(WHAT THE TASK ASKS):
Starting at the line that holds "focal_35mm: 26", transcribe every line to the end of the data exactly; include no other lines.

(EXERCISE DATA begins)

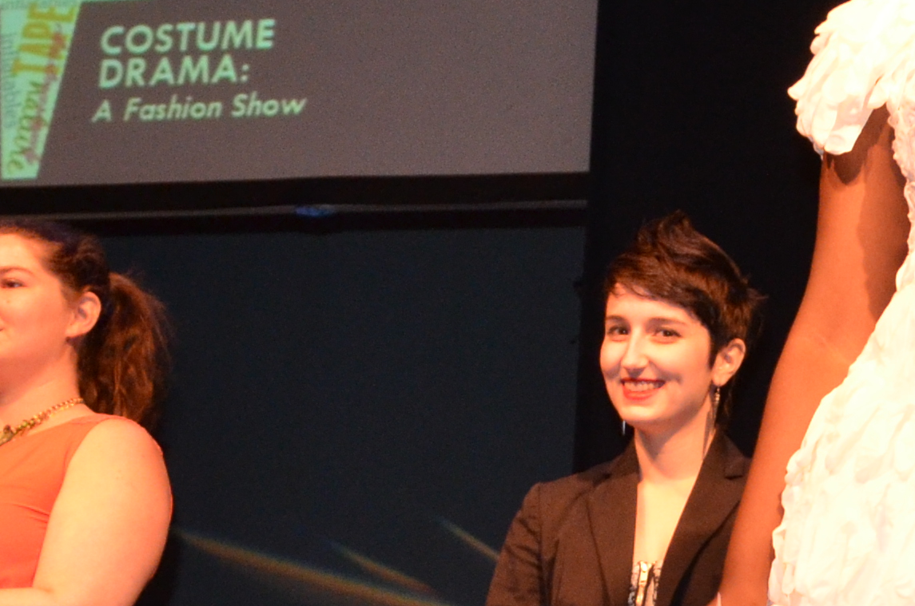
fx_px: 3603
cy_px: 446
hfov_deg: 14.1
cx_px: 1080
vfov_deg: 9.6
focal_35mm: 142
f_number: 4
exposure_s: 1/60
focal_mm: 22
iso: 1100
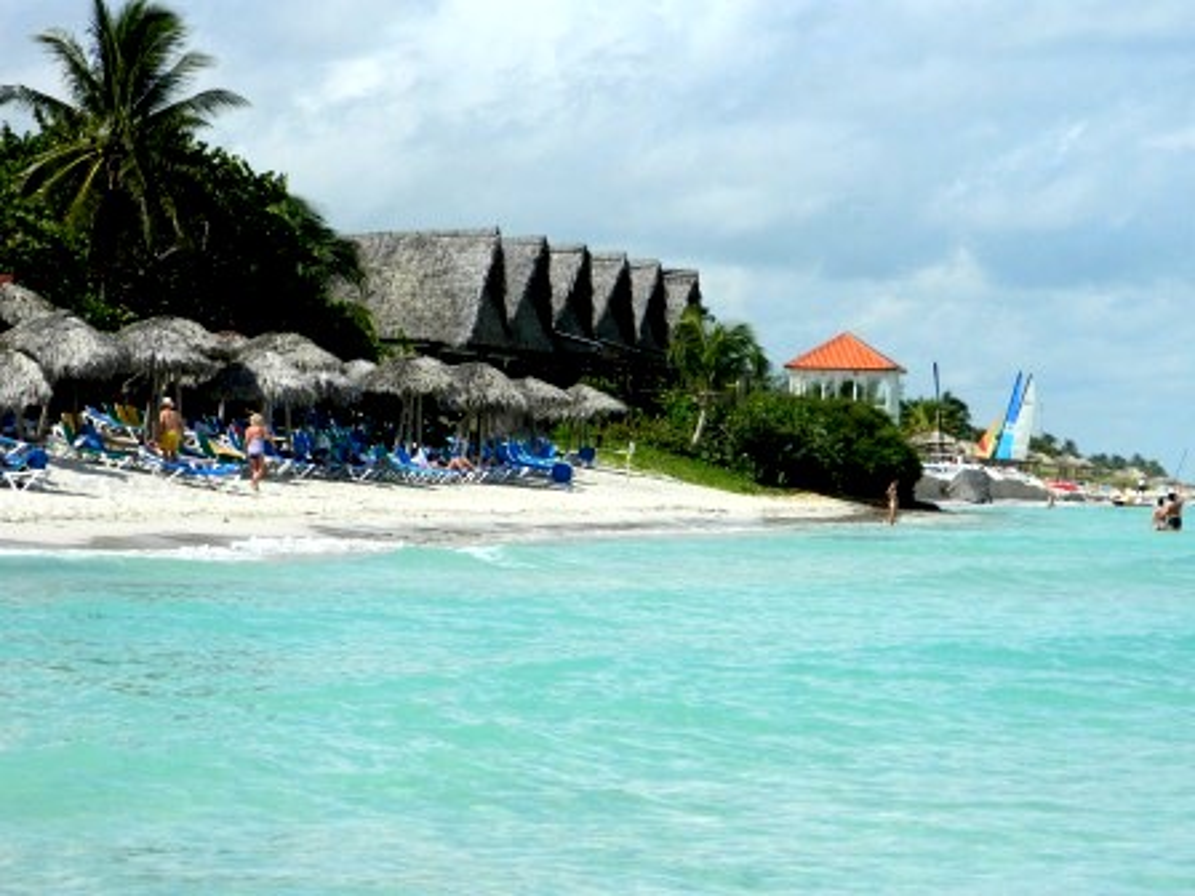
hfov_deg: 15.3
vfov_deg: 11.5
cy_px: 448
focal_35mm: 129
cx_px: 598
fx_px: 4453
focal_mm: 23.2
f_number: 4.7
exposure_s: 1/640
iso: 80
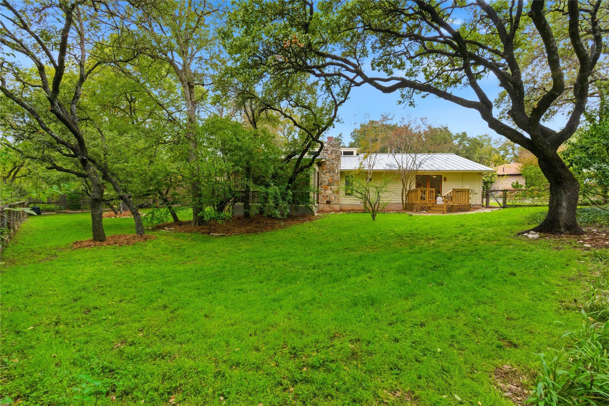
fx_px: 271
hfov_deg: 96.7
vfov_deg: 73.7
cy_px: 203
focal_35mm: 16
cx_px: 304
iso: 160
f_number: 9
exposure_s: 1/125
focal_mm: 16
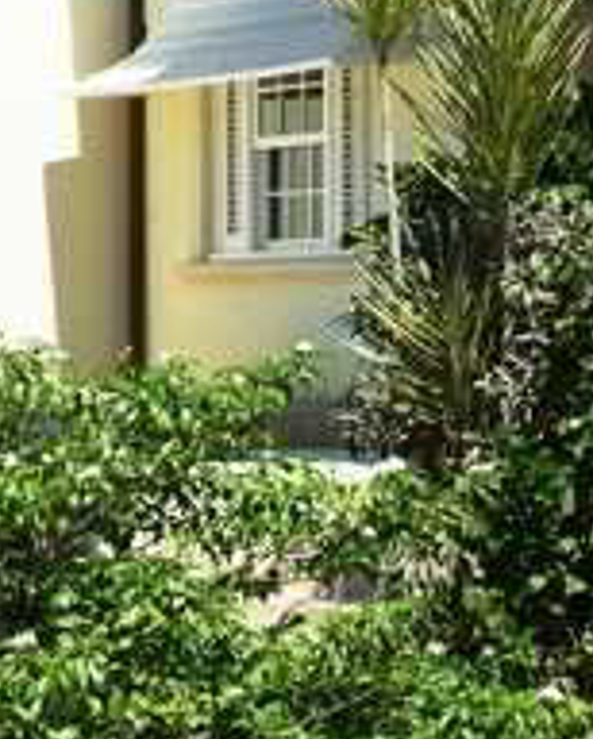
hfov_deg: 7.4
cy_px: -102
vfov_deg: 9.2
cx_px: -19
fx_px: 4534
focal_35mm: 207
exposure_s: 1/180
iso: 100
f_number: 8
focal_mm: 35
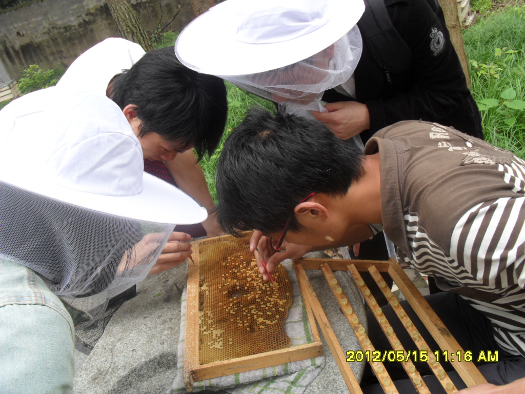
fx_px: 531
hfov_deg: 52.6
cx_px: 262
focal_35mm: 35
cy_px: 197
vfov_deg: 40.7
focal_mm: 6.3
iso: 100
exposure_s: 1/90
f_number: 3.2
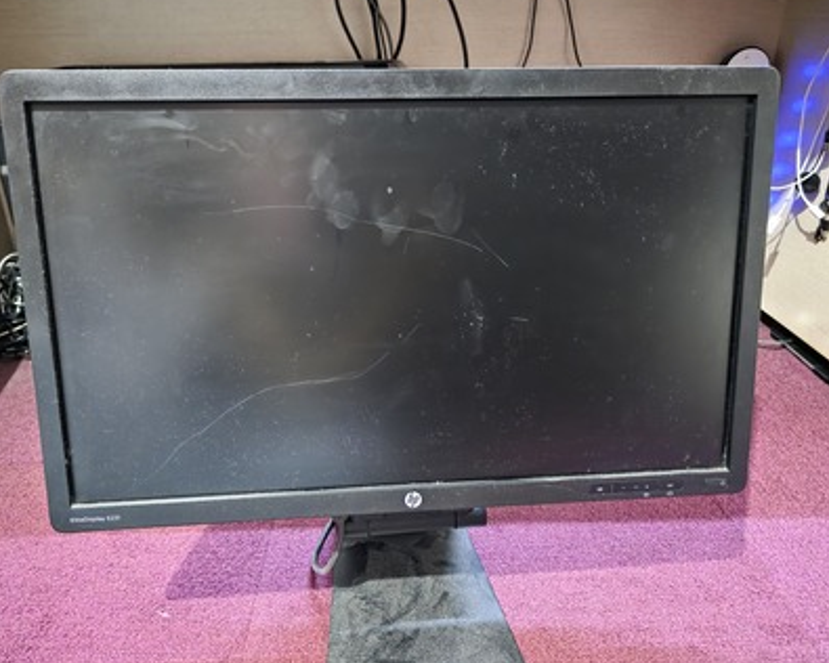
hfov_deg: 65.9
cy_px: 328
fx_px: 638
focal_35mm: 26
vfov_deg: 54.9
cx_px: 377
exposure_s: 1/16.7
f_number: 1.7
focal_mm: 6.3
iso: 3200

(EXERCISE DATA ends)

(WRITTEN SOLUTION):
focal_35mm: 26
vfov_deg: 54.9
cx_px: 377
exposure_s: 1/16.7
f_number: 1.7
focal_mm: 6.3
iso: 3200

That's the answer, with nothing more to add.